Flip rule of thumb: max purchase + rehab = 70% of ARV. The remaining 30% covers carrying cost, selling cost, and target profit. For an ARV of $290k, the 70% maximum offer is $203k MINUS rehab. If rehab is $55k, max purchase is $148k. Going above the 70% line systematically destroys flip profitability. The 70% rule self-enforces discipline — many beginning flippers overpay then learn the lesson hard.

Why Contingency Matters

Every flip has surprises — hidden water damage, electrical code violations, foundation issues, lead paint, asbestos. The 10-20% contingency on rehab budget is the cushion. Experienced flippers run 15% on standard rehabs and 20%+ on older homes (pre-1978) or unknown condition. Skipping contingency to make a deal pencil is the single most common reason flips lose money.

Carrying Cost Math

Carrying cost includes loan interest (often 8-12% on hard money or short-term construction), property tax + insurance + utilities, and HOA if any.

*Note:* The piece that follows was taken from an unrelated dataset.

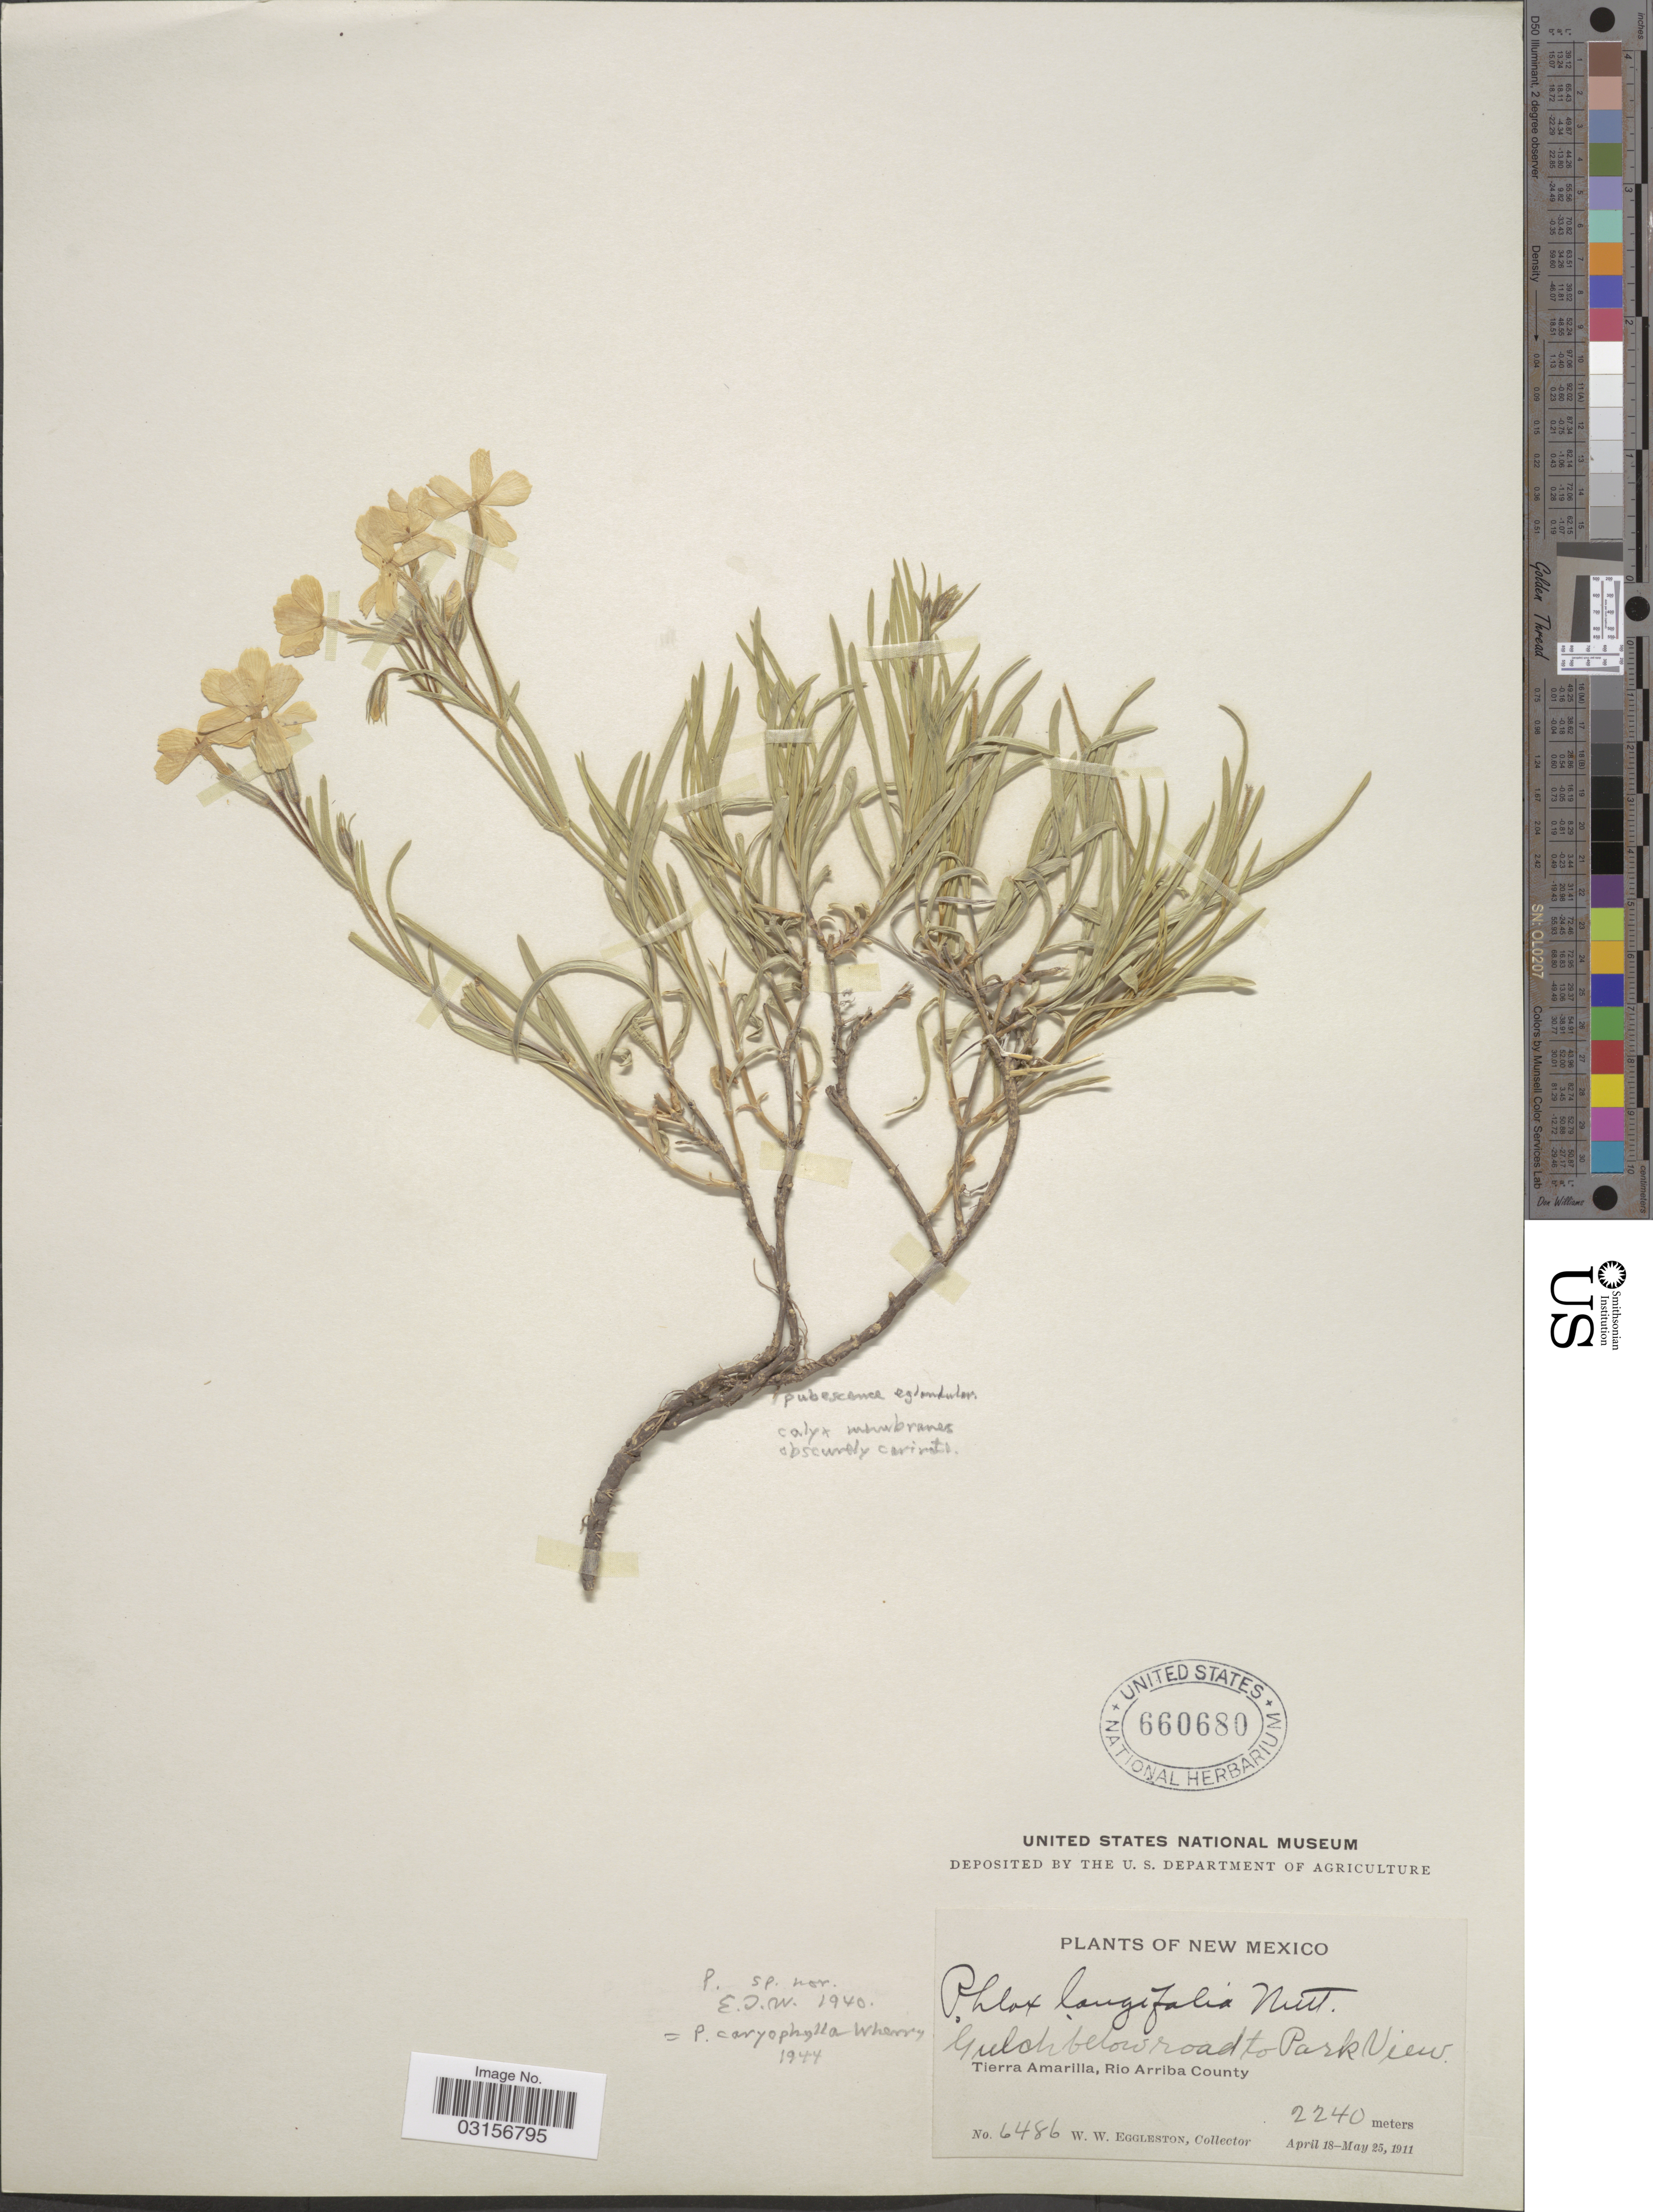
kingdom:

A typical flip on a $200k house with hard money costs $1,500-2,500/month. Six months hold = $9-15k. This is often the largest "hidden" cost beyond the rehab itself, and it grows linearly with every month the property sits.

Selling Cost Reality

Selling costs typically run 7% of ARV — 5-6% agent commission, 1% closing costs/title insurance, plus any seller concessions to buyer. On a $290k sale, that's $20k. Some flippers sell FSBO to save the listing commission (3%) but typically achieve 3-5% lower sale price — netting roughly the same. Plan for 7% as a default unless you have specific selling strategy.